Supplementary table S1. (doi: 10.3897/zookeys.365.5728.app1) File format: Microsoft Excel file (xls).
Explanation note: Full names, voucher information, GenBank and BOLD accession numbers for taxa used in this study. A dash (—) indicates DNA regions not sampled and DNA sequences obtained from GenBank are underlined. Voucher specimens are deposited in the following herbaria: JRAU, University of Johannesburg (UJ), Johannesburg, South Africa; MO, Missouri Botanical Garden, St Louis, USA.
Supplementary figure S1. (doi: 10.3897/zookeys.365.5728.app2) File format: Microsoft Word file (docx).
Explanation note: One of most parsimonious trees obtained from the combined plastid and nuclear data (rbcLa, matK, trnH-psbA, and nrITS) set. Clades highlighted indicate the sections that were identified from the MP tree obtained from barcoding gene regions. Bootstrap percentages above 50% are shown above the branches.
Supplementary figure S2. (doi: 10.3897/zookeys.365.5728.app3) File format: Microsoft Word file (docx).

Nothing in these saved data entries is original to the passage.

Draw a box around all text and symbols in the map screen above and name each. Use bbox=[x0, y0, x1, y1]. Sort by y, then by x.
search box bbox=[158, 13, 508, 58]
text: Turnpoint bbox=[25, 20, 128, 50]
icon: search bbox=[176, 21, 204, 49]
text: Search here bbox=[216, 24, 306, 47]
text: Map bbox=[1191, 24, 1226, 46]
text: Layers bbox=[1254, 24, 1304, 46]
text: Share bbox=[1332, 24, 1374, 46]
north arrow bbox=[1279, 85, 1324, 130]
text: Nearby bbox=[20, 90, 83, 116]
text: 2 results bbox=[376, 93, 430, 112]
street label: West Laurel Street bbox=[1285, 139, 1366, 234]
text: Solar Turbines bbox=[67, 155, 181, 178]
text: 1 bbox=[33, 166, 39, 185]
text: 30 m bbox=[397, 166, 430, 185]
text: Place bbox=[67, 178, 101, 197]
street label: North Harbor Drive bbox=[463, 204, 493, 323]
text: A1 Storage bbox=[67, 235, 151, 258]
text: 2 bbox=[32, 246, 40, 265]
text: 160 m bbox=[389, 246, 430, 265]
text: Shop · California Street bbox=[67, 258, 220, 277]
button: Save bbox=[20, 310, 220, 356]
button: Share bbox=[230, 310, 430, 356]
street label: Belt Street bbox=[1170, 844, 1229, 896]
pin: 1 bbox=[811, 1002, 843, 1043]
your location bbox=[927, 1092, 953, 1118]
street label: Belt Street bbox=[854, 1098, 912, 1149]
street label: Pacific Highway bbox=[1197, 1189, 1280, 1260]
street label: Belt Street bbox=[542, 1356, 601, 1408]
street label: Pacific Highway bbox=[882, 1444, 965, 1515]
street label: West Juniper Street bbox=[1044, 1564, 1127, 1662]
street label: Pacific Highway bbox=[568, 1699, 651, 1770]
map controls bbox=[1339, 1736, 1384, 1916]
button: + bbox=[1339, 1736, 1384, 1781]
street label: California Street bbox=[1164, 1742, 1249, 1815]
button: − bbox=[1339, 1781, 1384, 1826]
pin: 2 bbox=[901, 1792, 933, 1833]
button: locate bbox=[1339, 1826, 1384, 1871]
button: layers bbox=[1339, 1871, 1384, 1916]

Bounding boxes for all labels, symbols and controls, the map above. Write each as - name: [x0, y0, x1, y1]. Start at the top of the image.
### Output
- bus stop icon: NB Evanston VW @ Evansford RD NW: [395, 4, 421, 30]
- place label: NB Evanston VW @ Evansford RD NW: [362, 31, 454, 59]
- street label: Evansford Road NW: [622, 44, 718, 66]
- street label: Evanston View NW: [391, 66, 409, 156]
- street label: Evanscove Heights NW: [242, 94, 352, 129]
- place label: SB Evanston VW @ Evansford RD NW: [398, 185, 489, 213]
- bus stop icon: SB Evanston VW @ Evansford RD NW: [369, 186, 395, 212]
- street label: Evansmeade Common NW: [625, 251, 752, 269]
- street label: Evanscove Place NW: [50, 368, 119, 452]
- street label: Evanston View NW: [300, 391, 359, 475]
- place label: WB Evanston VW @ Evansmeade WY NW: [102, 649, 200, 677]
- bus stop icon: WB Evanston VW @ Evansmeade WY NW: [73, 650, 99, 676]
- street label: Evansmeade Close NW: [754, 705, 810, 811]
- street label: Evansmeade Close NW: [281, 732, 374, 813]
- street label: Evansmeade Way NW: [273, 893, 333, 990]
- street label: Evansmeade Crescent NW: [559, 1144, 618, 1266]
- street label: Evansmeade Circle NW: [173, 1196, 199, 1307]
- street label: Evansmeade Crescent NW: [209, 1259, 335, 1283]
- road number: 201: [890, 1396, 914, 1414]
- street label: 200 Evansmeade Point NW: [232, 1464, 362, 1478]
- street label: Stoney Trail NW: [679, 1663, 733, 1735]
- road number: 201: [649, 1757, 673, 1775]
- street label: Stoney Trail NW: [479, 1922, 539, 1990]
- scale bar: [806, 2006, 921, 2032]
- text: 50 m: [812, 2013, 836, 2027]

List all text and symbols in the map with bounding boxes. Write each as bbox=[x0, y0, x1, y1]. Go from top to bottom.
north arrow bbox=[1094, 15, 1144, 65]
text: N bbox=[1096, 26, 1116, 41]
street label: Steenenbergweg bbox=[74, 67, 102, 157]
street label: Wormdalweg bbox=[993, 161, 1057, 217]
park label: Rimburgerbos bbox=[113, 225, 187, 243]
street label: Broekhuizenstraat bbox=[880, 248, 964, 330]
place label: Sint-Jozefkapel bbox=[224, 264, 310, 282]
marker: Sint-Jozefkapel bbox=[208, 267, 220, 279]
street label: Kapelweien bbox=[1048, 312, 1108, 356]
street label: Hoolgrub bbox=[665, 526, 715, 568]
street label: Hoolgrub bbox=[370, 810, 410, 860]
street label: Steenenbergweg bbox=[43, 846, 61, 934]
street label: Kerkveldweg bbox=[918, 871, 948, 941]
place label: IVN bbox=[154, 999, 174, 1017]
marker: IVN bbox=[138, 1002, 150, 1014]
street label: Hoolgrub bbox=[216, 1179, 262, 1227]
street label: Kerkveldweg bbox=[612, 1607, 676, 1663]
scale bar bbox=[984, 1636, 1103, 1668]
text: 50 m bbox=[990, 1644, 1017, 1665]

Explanation note: One of most parsimonious trees with branch tips collapsed from the combined plastid and nuclear data (rbcL, matK, psaA-ycf3, trnH-psbA, and nrITS) set. Clades highlighted indicate sections that were identified from the MP tree obtained from barcoding gene regions. Above the branches are Bayesian posterior probability (PP) values (> 0.5) and below are bootstrap percentages above 50%.